In reality, HR was probably right. I was a difficult employee for many years. My grandmother died a few weeks after I started, and I was a rudderless and somewhat lost young soul. I also didn’t understand all the middle-class codes and expectations. So I was scruffy, gobby, and didn’t know when and where to hide my true character like every good middle-class boy knows. But over time, I got things together, turned out alright and put in a solid decade of work.

Then, in the late nineties, when it was time to spread my wings and move on, I realised that not everybody was like that first manager I had. Although there were already EDI initiatives in place, many didn’t feel like they included me—consequently, I often felt like I was excluded. I’ve never seen travellers, for example, or other people from lower working-class backgrounds mentioned as being the subjects of positive EDI support.

On top of that, many job descriptions insisted I had a degree I didn’t have, even though I had ten years of experience.

So I became a contractor, where recruiters will take more risks in recruitment because you’re dropped if you turn out to be a poor performer. I earned and learned a lot during that period. It was great. I felt free, somehow, because, with a few exceptions, I was looked at only for what I could do over a short period of time in a contract. In other words, people were mostly interested in my skills and not my background.

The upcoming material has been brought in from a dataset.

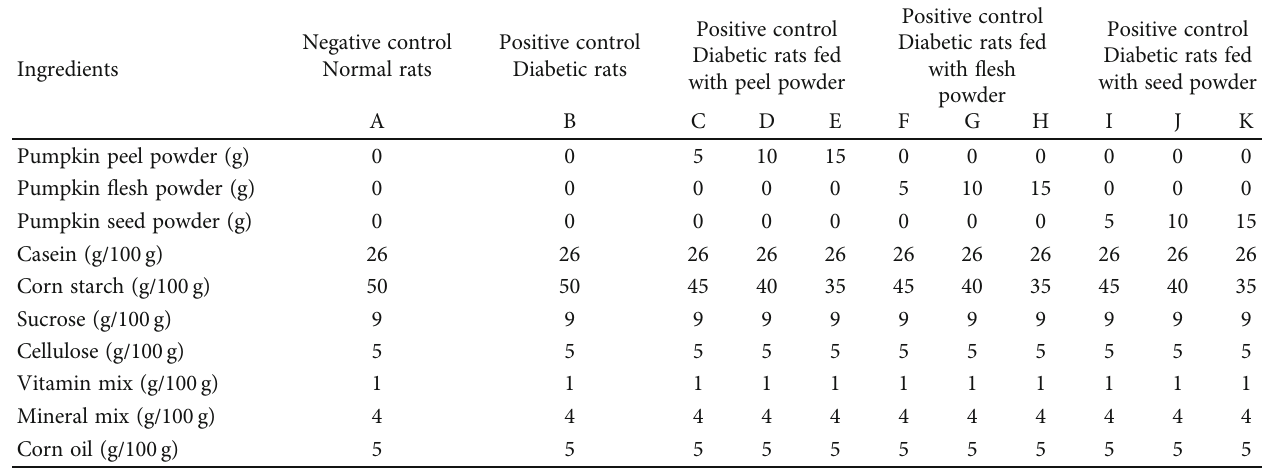
Table 1: Treatment plan for biological study of pumpkin peel, fl esh, and seed powders.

It’s worth noting, of course, that most of my problems can be covered up over time and with care. I learned to hide my class background, my lack of education and my accent. I should never have had to hide the truth of my identity, of course. It stinks, in fact, that it’s necessary. But sometimes, you have to face reality as an individual and adapt. Systemic biases are complex, and each type of discrimination needs to be handled differently.

As another example, a friend of mine couldn’t change his colour, but decided to change his name from Salim to Mike and was astonished at the difference it made to his career and how he was perceived in the workplace—something which, if you think about it, is dreadful. Yet even the nicest people have unconscious biases that they respond to—and these need to be treated differently.

Consequently we must help diversity in our workplaces by giving as many people as possible equal opportunities. And the best bit is that it can help our firms pick up people that might otherwise go unrecognised. I can’t change the education system. I can’t change other companies. But I can change how I recruit.

Next Steps for Achieving Diversity

I hope these principles can be useful to you. They are not complete. They are flawed. I know that. And I welcome feedback. I’d love to hear your stories, what you did to counter biases both personally and professionally, and what could be added or changed in these principles.